Lane closures on the 401 slow down the already dawdling pace of the commute between Toronto and Waterloo Region, Canada’s top tech corridor.

Similarly, barriers exist between designers and developers in both places, which limits creativity and wastes time.

The minds behind Method Jam want to design a better way for creative teams in the two tech communities to collaborate.

Method Jam, a gathering that makes its debut in Toronto tonight, started out of just such a collaboration between Toronto-based creative firms Heist and GRAND, and Waterloo-based Boltmade.

“It’s all about building great things together,” says Ben Morris, VP of Engineering at Boltmade, who’s leading the discussion on ‘Exposing companies to the lean process.’

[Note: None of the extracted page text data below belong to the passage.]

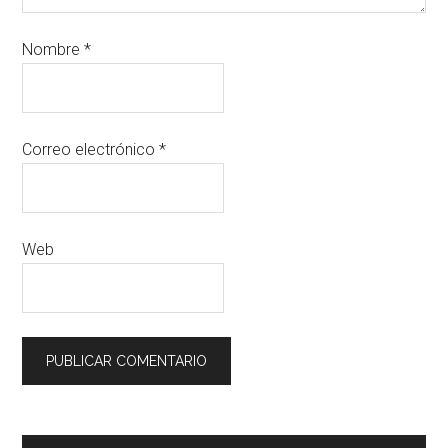
Nombre
*
Correo electrónico
*
Web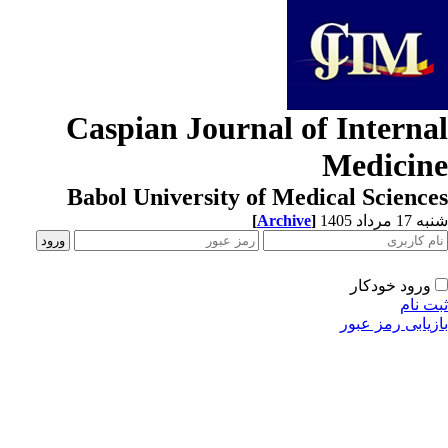
Caspian Journal of Interna
Medicin
Babol University of Medical Scienc
[
Archive
]
1 مرداد 1405
ورود خودکار
ت نام
زیابی رمز عبور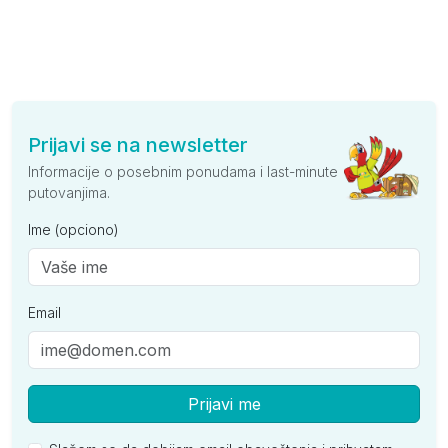
Prijavi se na newsletter
Informacije o posebnim ponudama i last-minute
putovanjima.
Ime (opciono)
Email
Prijavi me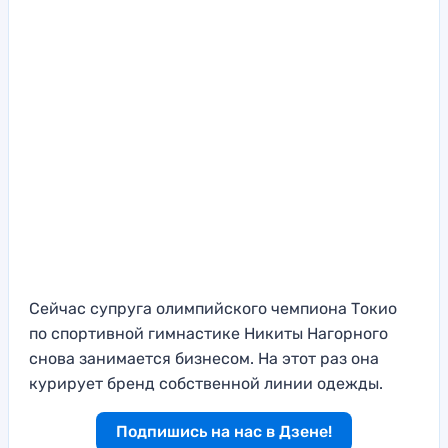
Сейчас супруга олимпийского чемпиона Токио
по спортивной гимнастике Никиты Нагорного
снова занимается бизнесом. На этот раз она
курирует бренд собственной линии одежды.
Подпишись на нас в Дзене!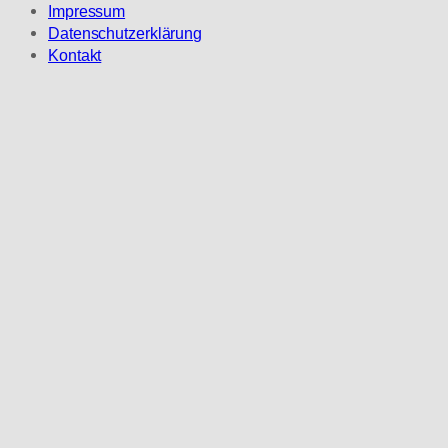
Impressum
Datenschutzerklärung
Kontakt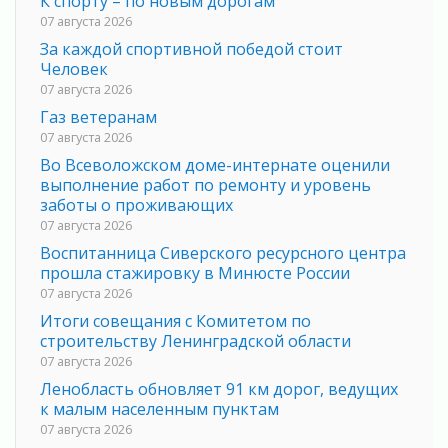
К спорту – по новым дорогам
07 августа 2026
За каждой спортивной победой стоит
Человек
07 августа 2026
Газ ветеранам
07 августа 2026
Во Всеволожском доме-интернате оценили
выполнение работ по ремонту и уровень
заботы о проживающих
07 августа 2026
Воспитанница Сиверского ресурсного центра
прошла стажировку в Минюсте России
07 августа 2026
Итоги совещания с Комитетом по
строительству Ленинградской области
07 августа 2026
Ленобласть обновляет 91 км дорог, ведущих
к малым населенным пунктам
07 августа 2026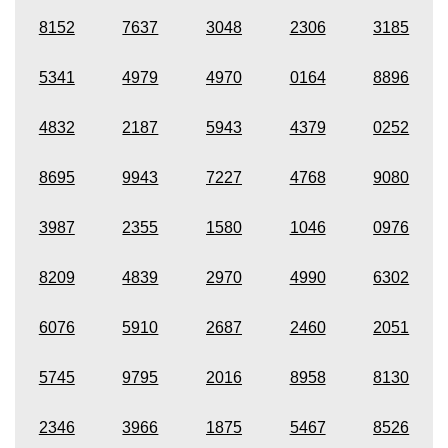
8152
7637
3048
2306
3185
5341
4979
4970
0164
8896
4832
2187
5943
4379
0252
8695
9943
7227
4768
9080
3987
2355
1580
1046
0976
8209
4839
2970
4990
6302
6076
5910
2687
2460
2051
5745
9795
2016
8958
8130
2346
3966
1875
5467
8526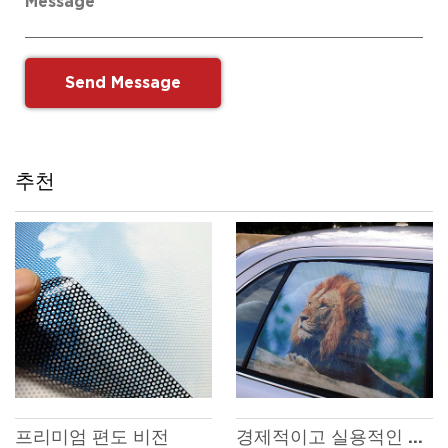
추천
프리미엄 편도 비전
경제적이고 실용적인 편도 비전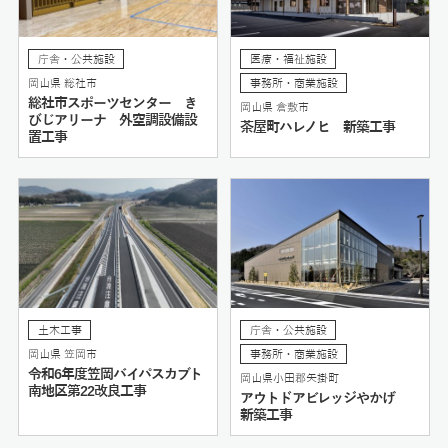
庁舎・公共施設
医療・福祉施設
岡山県 総社市
事務所・商業施設
総社市スポーツセンター き
岡山県 倉敷市
びじアリーナ 外空調設備設
茶屋町ハレノヒ 新築工事
置工事
土木工事
庁舎・公共施設
岡山県 笠岡市
事務所・商業施設
令和6年度笠岡バイパスカブト
岡山県小田郡矢掛町
南地区第22改良工事
アウトドアビレッジやかげ
新築工事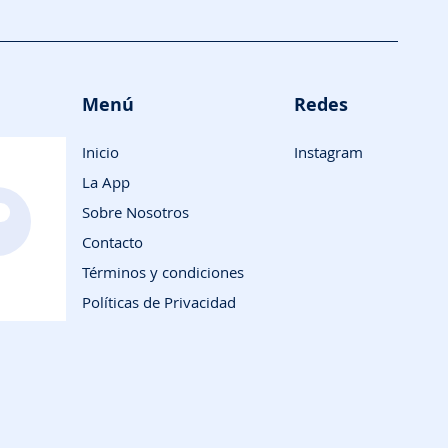
Menú
Redes
Inicio
Instagram
La App
Sobre Nosotros
Contacto
Términos y condiciones
Políticas de Privacidad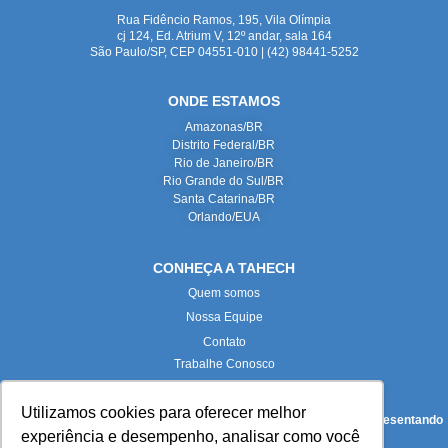
Rua Fidêncio Ramos, 195, Vila Olímpia
cj 124, Ed. Atrium V, 12º andar, sala 164
São Paulo/SP, CEP 04551-010 | (42) 98441-5252
ONDE ESTAMOS
Amazonas/BR
Distrito Federal/BR
Rio de Janeiro/BR
Rio Grande do Sul/BR
Santa Catarina/BR
Orlando/EUA
CONHEÇA A TAHECH
Quem somos
Nossa Equipe
Contato
Trabalhe Conosco
Utilizamos cookies para oferecer melhor
Todas as imagens deste site foram produzidas internamente, representando
experiência e desempenho, analisar como você
fielmente nossas instalações e equipe.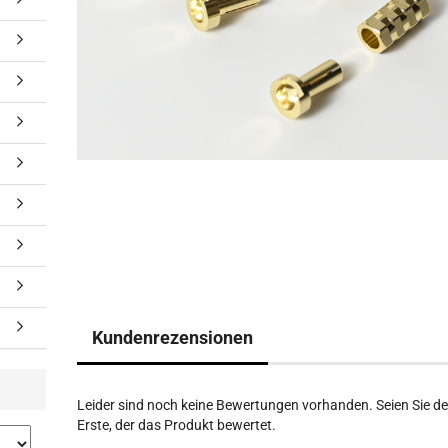
Kundenrezensionen
Leider sind noch keine Bewertungen vorhanden. Seien Sie de
Erste, der das Produkt bewertet.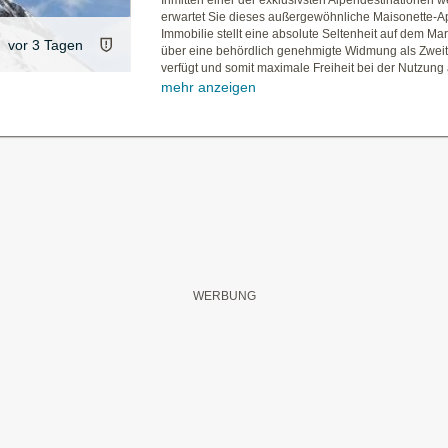
Inmitten einer der exklusivsten Alpendestinationen w
erwartet Sie dieses außergewöhnliche Maisonette-A
Immobilie stellt eine absolute Seltenheit auf dem Mark
vor 3 Tagen
über eine behördlich genehmigte Widmung als Zwei
verfügt und somit maximale Freiheit bei der Nutzung a
mehr anzeigen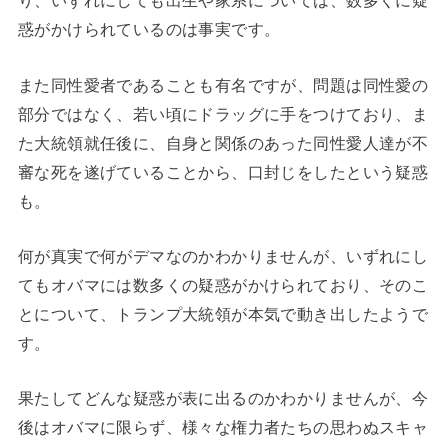
り、いずれにしても出生や家系については、数多くに疑
惑がかけられているのは事実です。
また同性愛者であることも有名ですが、問題は同性愛の
部分ではなく、若い頃にドラッグに手をつけており、ま
た大統領就任後に、自身と関係のあった同性愛人達が不
審な死を遂げていることから、口封じをしたという疑惑
も。
何が真実で何がデマなのかわかりませんが、いずれにし
てもオバマには数多くの疑惑がかけられており、そのこ
とについて、トランプ大統領が本気で動き出したようで
す。
果たしてどんな疑惑が表に出るのかわかりませんが、今
後はオバマに限らず、様々な権力者たちの思わぬスキャ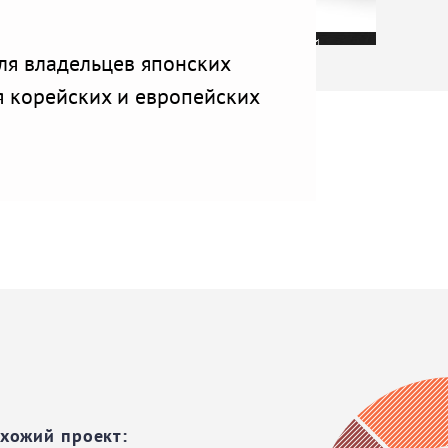
ля владельцев японских
я корейских и европейских
охожий проект: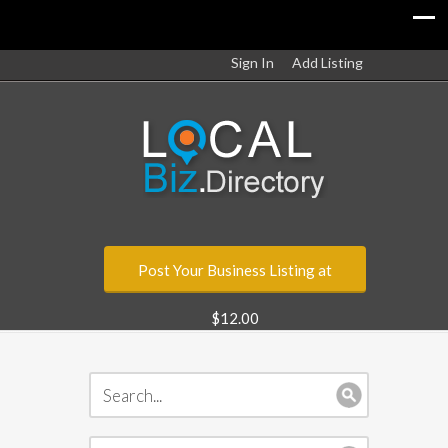
Sign In
Add Listing
Post Your Business Listing at
$12.00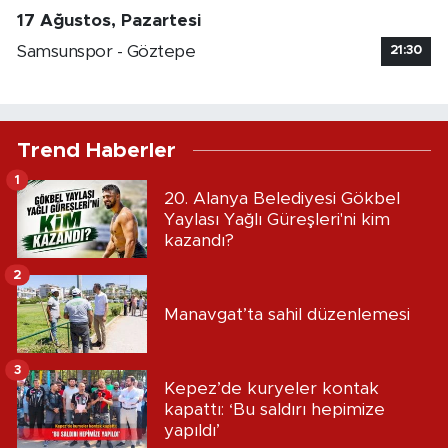
17 Ağustos, Pazartesi
Samsunspor - Göztepe
21:30
Trend Haberler
1
20. Alanya Belediyesi Gökbel
Yaylası Yağlı Güreşleri'ni kim
kazandı?
2
Manavgat’ta sahil düzenlemesi
3
Kepez’de kuryeler kontak
kapattı: ‘Bu saldırı hepimize
yapıldı’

“Heist came to us a little while ago with the idea to connect Toronto and Waterloo with a series of events,” Morris says. “We loved the idea and Method Jam was born.”

No stranger to complex problems, Boltmade is more than a one-size-fits-all software solution factory, but rather, it looks for the best answer to fit a client’s particular needs.

Usually, the ideas that stick are formed organically.

The aim of Method Jam is to explore the process for designers, developers and project managers, and find opportunities to create better customer experiences.

Tonight’s kickoff event at Heist’s office is a trial run, but Morris is hopeful based on early results. “It sold out in under a week and it’s looking like it’s going to be a great event,” he says.

Future dates and locations have yet to be decided, but the intention is to alternate them between the two regions.

Closing the day-to-day gaps among the teams driving innovation is just one goal behind Method Jam, whose creators have a bigger gap they want to close.

“There are a lot of great things going on in both Toronto and Waterloo but we feel like there isn’t as strong a connection between the communities as there could be,” Morris says. “Especially when you consider how close we are geographically.”

Events that connect the two ecosystems are just one among many steps in building an innovation supercluster.

“Improving transit between the communities would be a big help. It can take a couple of hours to drive,” Morris says. “The GO trains were a good start, but we need all-day service to be really viable.”